• [TASK TO COMPLETE]
Pictures aside, print all of the data below exactly as written.

• [DATA SHOWN]
☆ ☆ ☆ ☆ ☆

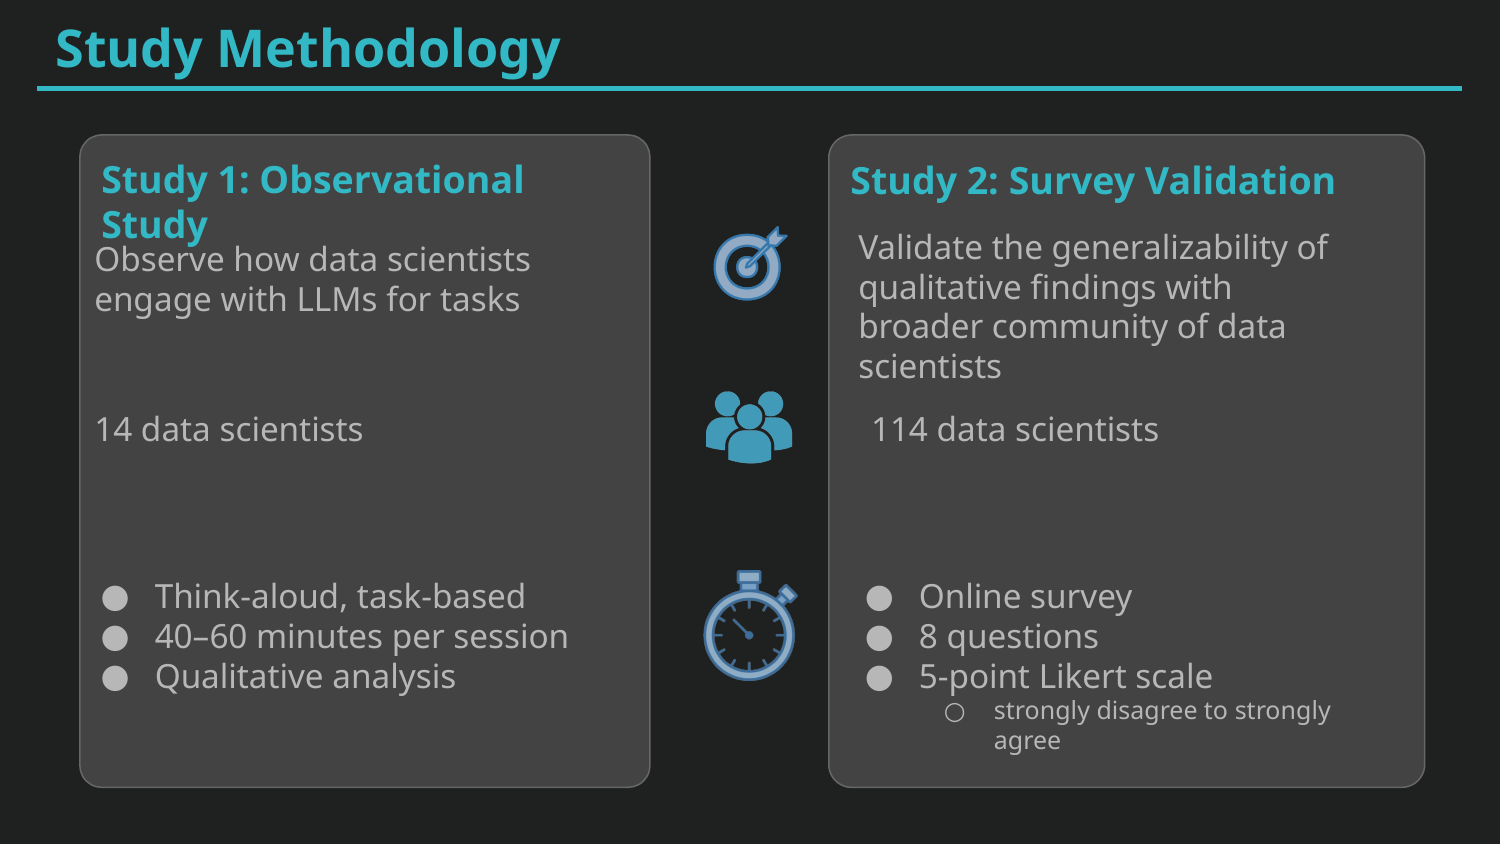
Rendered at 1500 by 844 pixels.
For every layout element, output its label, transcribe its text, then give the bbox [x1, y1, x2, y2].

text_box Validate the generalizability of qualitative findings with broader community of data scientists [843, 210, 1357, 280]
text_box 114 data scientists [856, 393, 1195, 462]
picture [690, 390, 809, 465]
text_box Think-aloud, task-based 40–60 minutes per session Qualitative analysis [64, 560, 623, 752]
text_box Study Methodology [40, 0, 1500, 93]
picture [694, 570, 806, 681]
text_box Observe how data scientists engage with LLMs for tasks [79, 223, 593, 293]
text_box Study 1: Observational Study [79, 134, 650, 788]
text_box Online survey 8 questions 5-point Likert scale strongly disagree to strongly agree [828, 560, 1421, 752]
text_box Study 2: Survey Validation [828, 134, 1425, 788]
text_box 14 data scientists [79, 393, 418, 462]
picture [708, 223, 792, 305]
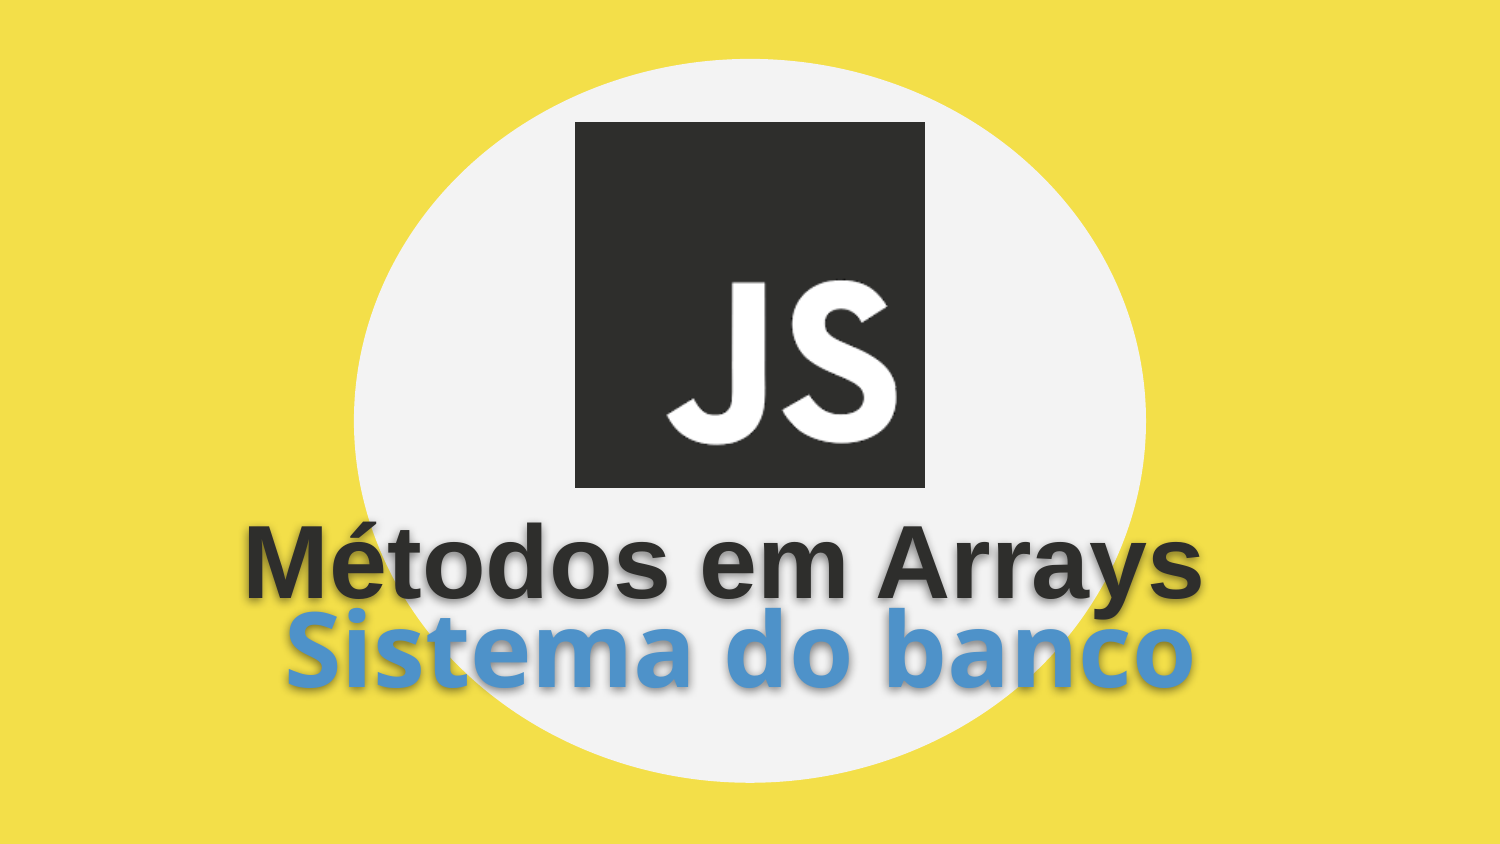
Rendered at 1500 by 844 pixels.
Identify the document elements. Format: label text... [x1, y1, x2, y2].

☆ ☆ ☆ ☆ ☆

• [YOUR RESPONSE]
Rendered at 1500 by 844 pixels.
For every layout element, output its label, transcribe its text, then give the bbox [x1, y1, x2, y2].

text_box Validate the generalizability of qualitative findings with broader community of data scientists [843, 210, 1357, 280]
text_box 114 data scientists [856, 393, 1195, 462]
picture [690, 390, 809, 465]
text_box Think-aloud, task-based 40–60 minutes per session Qualitative analysis [64, 560, 623, 752]
text_box Study Methodology [40, 0, 1500, 93]
picture [694, 570, 806, 681]
text_box Observe how data scientists engage with LLMs for tasks [79, 223, 593, 293]
text_box Study 1: Observational Study [79, 134, 650, 788]
text_box Online survey 8 questions 5-point Likert scale strongly disagree to strongly agree [828, 560, 1421, 752]
text_box Study 2: Survey Validation [828, 134, 1425, 788]
text_box 14 data scientists [79, 393, 418, 462]
picture [708, 223, 792, 305]
Rendered at 1500 by 844 pixels.
Identify the document elements. Format: label text... [x1, y1, x2, y2].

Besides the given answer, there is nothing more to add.